Additionally, on modern CPUs, a higher level page table entry can point directly to a physical memory range, which allows mapping a contiguous range of several megabytes or even gigabytes in a single high-level page table entry, taking shortcuts in mapping virtual memory to physical memory: there is no need to traverse deeper in the hierarchy when you find a large mapped range like this.

The page table hierarchy has now developed into this:

| PGD |
   |   +-----+
   +-->| P4D |
          |   +-----+
          +-->| PUD |
                 |   +-----+
                 +-->| PMD |
                        |   +-----+
                        +-->| PTE |

Symbols on the different levels of the page table hierarchy have the following meaning beginning from the bottom:

  • pte, pte_t, pteval_t = Page Table Entry - mentioned earlier. The pte is an array of PTRS_PER_PTE elements of the pteval_t type, each mapping a single page of virtual memory to a single page of physical memory. The architecture defines the size and contents of pteval_t.

    A typical example is that the pteval_t is a 32- or 64-bit value with the upper bits being a pfn (page frame number), and the lower bits being some architecture-specific bits such as memory protection.

    The entry part of the name is a bit confusing because while in Linux 1.0 this did refer to a single page table entry in the single top level page table, it was retrofitted to be an array of mapping elements when two-level page tables were first introduced, so the pte is the lowermost page table, not a page table entry.

  • pmd, pmd_t, pmdval_t = Page Middle Directory, the hierarchy right above the pte, with PTRS_PER_PMD references to the pte:s.

  • pud, pud_t, pudval_t = Page Upper Directory was introduced after the other levels to handle 4-level page tables. It is potentially unused, or folded as we will discuss later.

  • p4d, p4d_t, p4dval_t = Page Level 4 Directory was introduced to handle 5-level page tables after the pud was introduced. Now it was clear that we needed to replace pgd, pmd, pud etc with a figure indicating the directory level and that we cannot go on with ad hoc names any more. This is only used on systems which actually have 5 levels of page tables, otherwise it is folded.

  • pgd, pgd_t, pgdval_t = Page Global Directory - the Linux kernel main page table handling the PGD for the kernel memory is still found in swapper_pg_dir, but each userspace process in the system also has its own memory context and thus its own pgd, found in struct mm_struct which in turn is referenced to in each struct task_struct. So tasks have memory context in the form of a struct mm_struct and this in turn has a struct pgt_t *pgd pointer to the corresponding page global directory.
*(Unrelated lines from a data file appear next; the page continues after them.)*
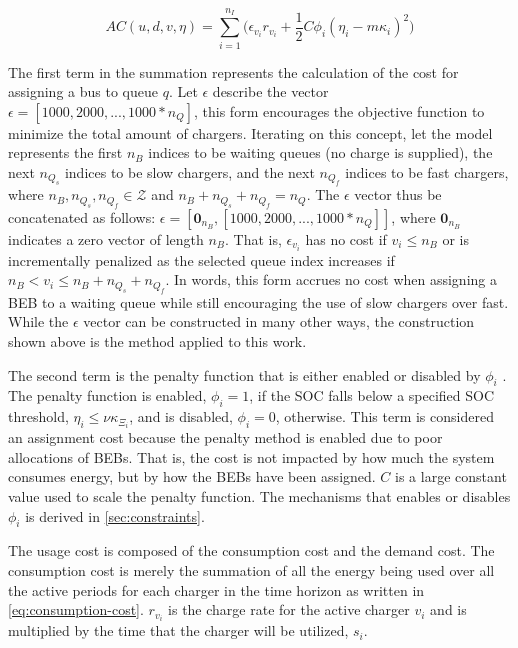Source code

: \documentclass[11pt,a4paper,final]{article}
\newcommand{\AC}{AC(u, d, v, \eta)}         %
\begin{document}
\begin{equation}
\label{eq:ac}
\AC = \sum_{i=1}^{n_I} \Big(\epsilon_{v_i}r_{v_i} + \frac{1}{2} C \phi_i (\eta_i - m \kappa_i)^{2}\Big)
\end{equation}

The first term in the summation represents the calculation of the cost for assigning a bus to queue \(q\). Let \(\epsilon\)
describe the vector \(\epsilon = [1000, 2000, ..., 1000*n_Q]\), this form encourages the objective function to minimize the total
amount of chargers. Iterating on this concept, let the model represents the first \(n_B\) indices to be waiting queues (no
charge is supplied), the next \(n_{Q_s}\) indices to be slow chargers, and the next \(n_{Q_f}\) indices to be fast chargers,
where \(n_B, n_{Q_s}, n_{Q_f} \in \mathcal{Z}\) and \(n_B + n_{Q_s} + n_{Q_f} = n_Q\). The \(\epsilon\) vector thus be concatenated as follows:
\(\epsilon = [\mathbf{0}_{n_B}, [1000, 2000, ..., 1000*n_Q]]\), where \(\mathbf{0}_{n_B}\) indicates a zero vector of length \(n_B\).
That is, \(\epsilon_{v_i}\) has no cost if \(v_i \le n_B\) or is incrementally penalized as the selected queue index increases if
\(n_B < v_i \le n_B + n_{Q_s} + n_{Q_f}\). In words, this form accrues no cost when assigning a BEB to a waiting queue while
still encouraging the use of slow chargers over fast. While the \(\epsilon\) vector can be constructed in many other ways, the
construction shown above is the method applied to this work.

The second term is the penalty function that is either enabled or disabled by \(\phi_i\)
\cite{luenberger-2008-penal-barrier-method}. The penalty function is enabled, \(\phi_i = 1\), if the SOC falls below a
specified SOC threshold, \(\eta_i \le \nu \kappa_{\Xi_i}\), and is disabled, \(\phi_i = 0\), otherwise. This term is considered an assignment
cost because the penalty method is enabled due to poor allocations of BEBs. That is, the cost is not impacted by how
much the system consumes energy, but by how the BEBs have been assigned. \(C\) is a large constant value used to scale the
penalty function. The mechanisms that enables or disables \(\phi_i\) is derived in \ref{sec:constraints}.

The usage cost is composed of the consumption cost and the demand cost. The consumption cost is merely the summation of
all the energy being used over all the active periods for each charger in the time horizon as written in
\ref{eq:consumption-cost}. \(r_{v_i}\) is the charge rate for the active charger \(v_i\) and is multiplied by the time that the
charger will be utilized, \(s_i\).
\end{document}
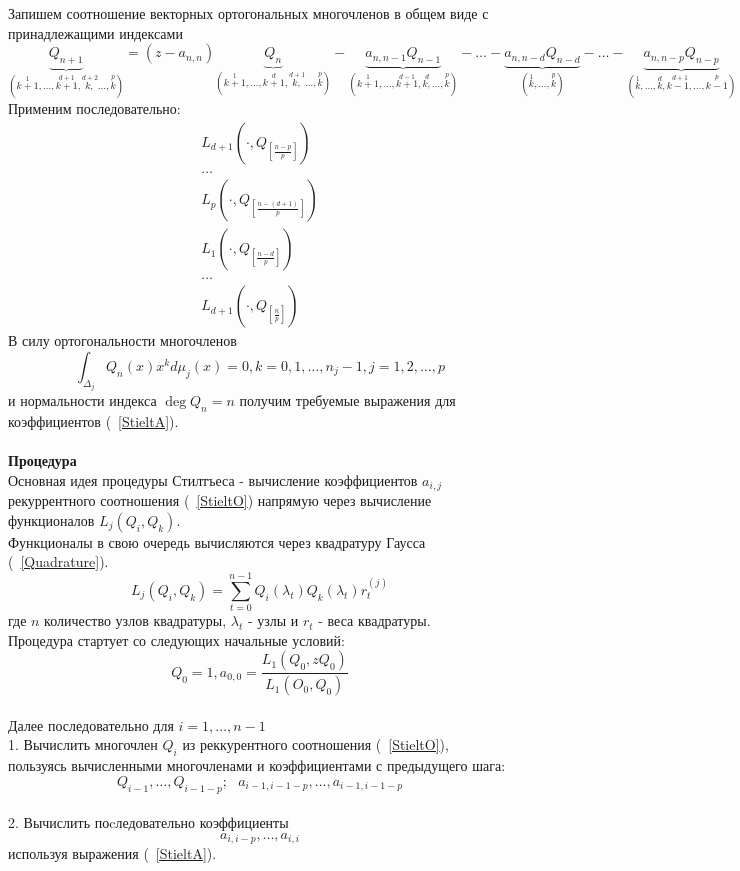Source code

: Запишем соотношение векторных ортогональных многочленов в общем виде с принадлежащими индексами 
$$\underbrace{Q_{n+1}}_{(\stackrel{1}{k+1},\ldots,\stackrel{d+1}{k+1},\stackrel{d+2}{k,}\ldots,\stackrel{p}{k})}=
(z - a_{n,n})\underbrace{Q_n}_{(\stackrel{1}{k+1},\ldots,\stackrel{d}{k+1},\stackrel{d+1}{k,}\ldots,\stackrel{p}{k})} - 
\underbrace{a_{n,n-1}Q_{n-1}}_{(\stackrel{1}{k+1},\ldots,\stackrel{d-1}{k+1},\stackrel{d}{k,}\ldots,\stackrel{p}{k})}-\ldots-
\underbrace{a_{n,n-d}Q_{n-d}}_{(\stackrel{1}{k},\ldots,\stackrel{p}{k})}-\ldots-
\underbrace{a_{n,n-p}Q_{n-p}}_{(\stackrel{1}{k},\ldots,\stackrel{d}{k},\stackrel{d+1}{k-1,}\ldots,\stackrel{p}{k-1})}$$ 
Применим последовательно:
\begin{equation}
\begin{array} {cccccccccccccc}
L_{d+1} (\cdot, Q_{\left[\frac{n-p}{p}\right]}) \\
\ldots \\
L_p(\cdot, Q_{\left[\frac{n-(d+1)}{p}\right]}) \\
L_1(\cdot, Q_{\left[\frac{n-d}{p}\right]}) \\
\ldots \\
L_{d+1} (\cdot, Q_{\left[\frac{n}{p}\right]})
\end{array}
\end{equation}
В силу ортогональности многочленов 
\begin{equation}
\label{OrthogonalCondition}
\int_{\Delta_j}{Q_n(x)x^kd\mu_j(x)}=0,\mbox{
}k=0,1,\ldots,n_j-1,j=1,2,\ldots,p
\end{equation}
и нормальности индекса $\deg  Q_n=n$ получим требуемые выражения для коэффициентов (~\ref{StieltA}). \\ \\
\textbf {Процедура} \\
Основная идея процедуры Стилтъеса - вычисление коэффициентов $a_{i,j}$ рекуррентного соотношения (~\ref{StieltO}) напрямую через вычисление функционалов $L_j(Q_i,Q_k)$. \\
Функционалы в свою очередь вычисляются через квадратуру Гаусса (~\ref{Quadrature}).
\begin{equation}
L_j(Q_i,Q_k)=\sum\limits_{t=0}^{n-1}{Q_i(\lambda_{t})Q_k(\lambda_{t})r_{t}^{(j)}}
\end{equation}
где $n$ количество узлов квадратуры, $\lambda_t$ - узлы и $r_{t}$
- веса квадратуры.\\
Процедура стартует со следующих начальные условий:
$$Q_0=1, a_{0,0}=\frac{\displaystyle{L_1(Q_0,zQ_0)}}{\displaystyle{L_1(O_0,Q_0)}}$$ \\
Далее последовательно для $i=1,\ldots,n-1$ \\
1. Вычислить многочлен $Q_i$ из реккурентного соотношения (~\ref{StieltO}), пользуясь вычисленными многочленами и коэффициентами с предыдущего шага: 
$$Q_{i-1}, \ldots, Q_{i-1-p}; \mbox{    } a_{i-1,i-1-p}, \ldots,a_{i-1, i-1-p}$$  \\ 
2. Вычислить поcледовательно коэффициенты 
$$a_{i,i-p}, \ldots, a_{i,i}$$ используя выражения (~\ref{StieltA}).

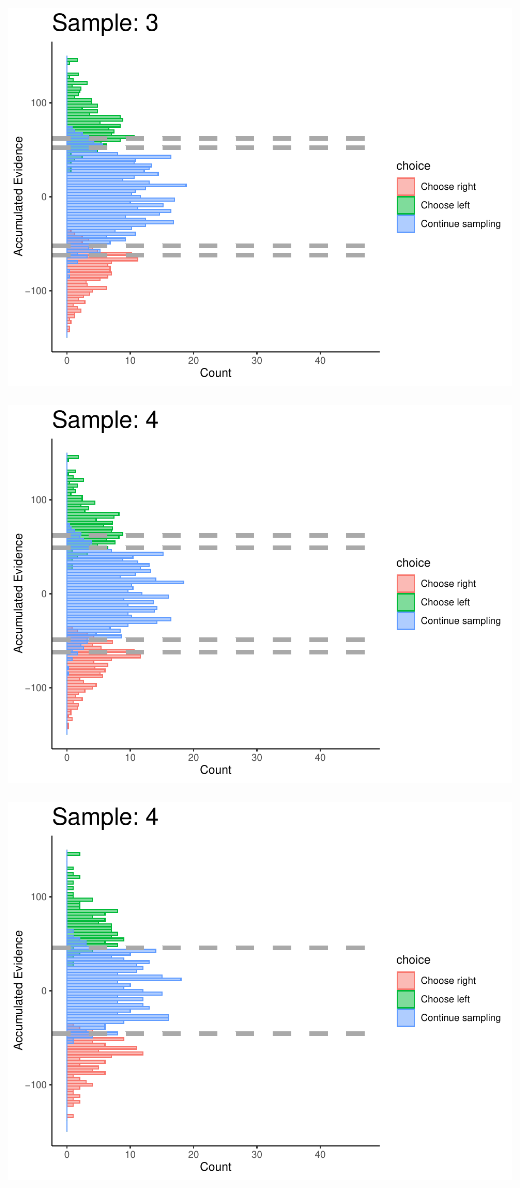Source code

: \documentclass[
]{book}
\begin{document}
\begin{center}\includegraphics[width=0.8\linewidth]{LateNightBayes_files/figure-latex/collapsing_check-29} \end{center}

\begin{center}\includegraphics[width=0.8\linewidth]{LateNightBayes_files/figure-latex/collapsing_check-30} \end{center}

\begin{center}\includegraphics[width=0.8\linewidth]{LateNightBayes_files/figure-latex/collapsing_check-31} \end{center}
\end{document}
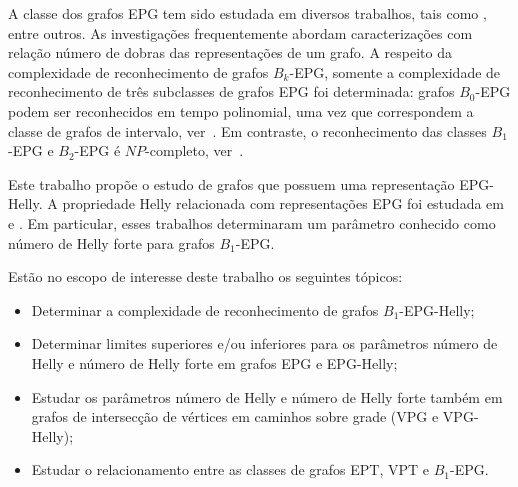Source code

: A classe dos grafos EPG tem sido estudada em diversos trabalhos, tais como  \cite{alcon2016, Asinowski2009, cohen2014, golumbic2009, heldt2014,  martin2017}, entre outros. As investigações frequentemente abordam caracterizações com relação número de dobras das representações de um grafo. A respeito da complexidade de reconhecimento de grafos $B_k$-EPG, somente a complexidade de reconhecimento de três subclasses de grafos EPG foi determinada:
 grafos $B_0$-EPG podem ser reconhecidos em tempo polinomial, uma vez que correspondem a classe de grafos de intervalo, ver~\cite{booth1976, golumbic2009}. Em contraste, o reconhecimento das classes $B_1$-EPG e $B_2$-EPG é $NP$-completo, ver~\cite{heldt2014, martin2017}.







Este trabalho propõe o estudo de grafos que possuem uma representação EPG-Helly. 
A propriedade Helly relacionada com representações EPG foi  estudada em~\cite{golumbic2009} e \cite{golumbic2013}. Em particular, esses trabalhos determinaram um parâmetro conhecido como número de Helly forte  para grafos $B_1$-EPG. 

Estão no escopo de interesse deste trabalho os seguintes tópicos:

\begin{itemize}
    
    \item Determinar a complexidade de reconhecimento de grafos $B_1$-EPG-Helly;
    \item Determinar limites superiores e/ou inferiores para os parâmetros número de Helly e número de Helly forte em grafos EPG e EPG-Helly;
    
    \item Estudar os parâmetros número de Helly e número de Helly forte também em grafos de intersecção de vértices em caminhos sobre grade (VPG e VPG-Helly);
    
    \item Estudar o relacionamento entre as classes de grafos EPT, VPT e $B_1$-EPG.
    
\end{itemize}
To repeat: each level in the page table hierarchy is a array of pointers, so the pgd contains PTRS_PER_PGD pointers to the next level below, p4d contains PTRS_PER_P4D pointers to pud items and so on. The number of pointers on each level is architecture-defined.:

--> +-----+           PTE
    | ptr |-------> +-----+
    | ptr |-        | ptr |-------> PAGE
    | ptr | \       | ptr |
    | ptr |  \        ...
    | ... |   \
    | ptr |    \         PTE
    +-----+     +----> +-----+
                       | ptr |-------> PAGE
                       | ptr |

Page Table Folding

If the architecture does not use all the page table levels, they can be folded which means skipped, and all operations performed on page tables will be compile-time augmented to just skip a level when accessing the next lower level.

Page table handling code that wishes to be architecture-neutral, such as the virtual memory manager, will need to be written so that it traverses all of the currently five levels. This style should also be preferred for architecture-specific code, so as to be robust to future changes.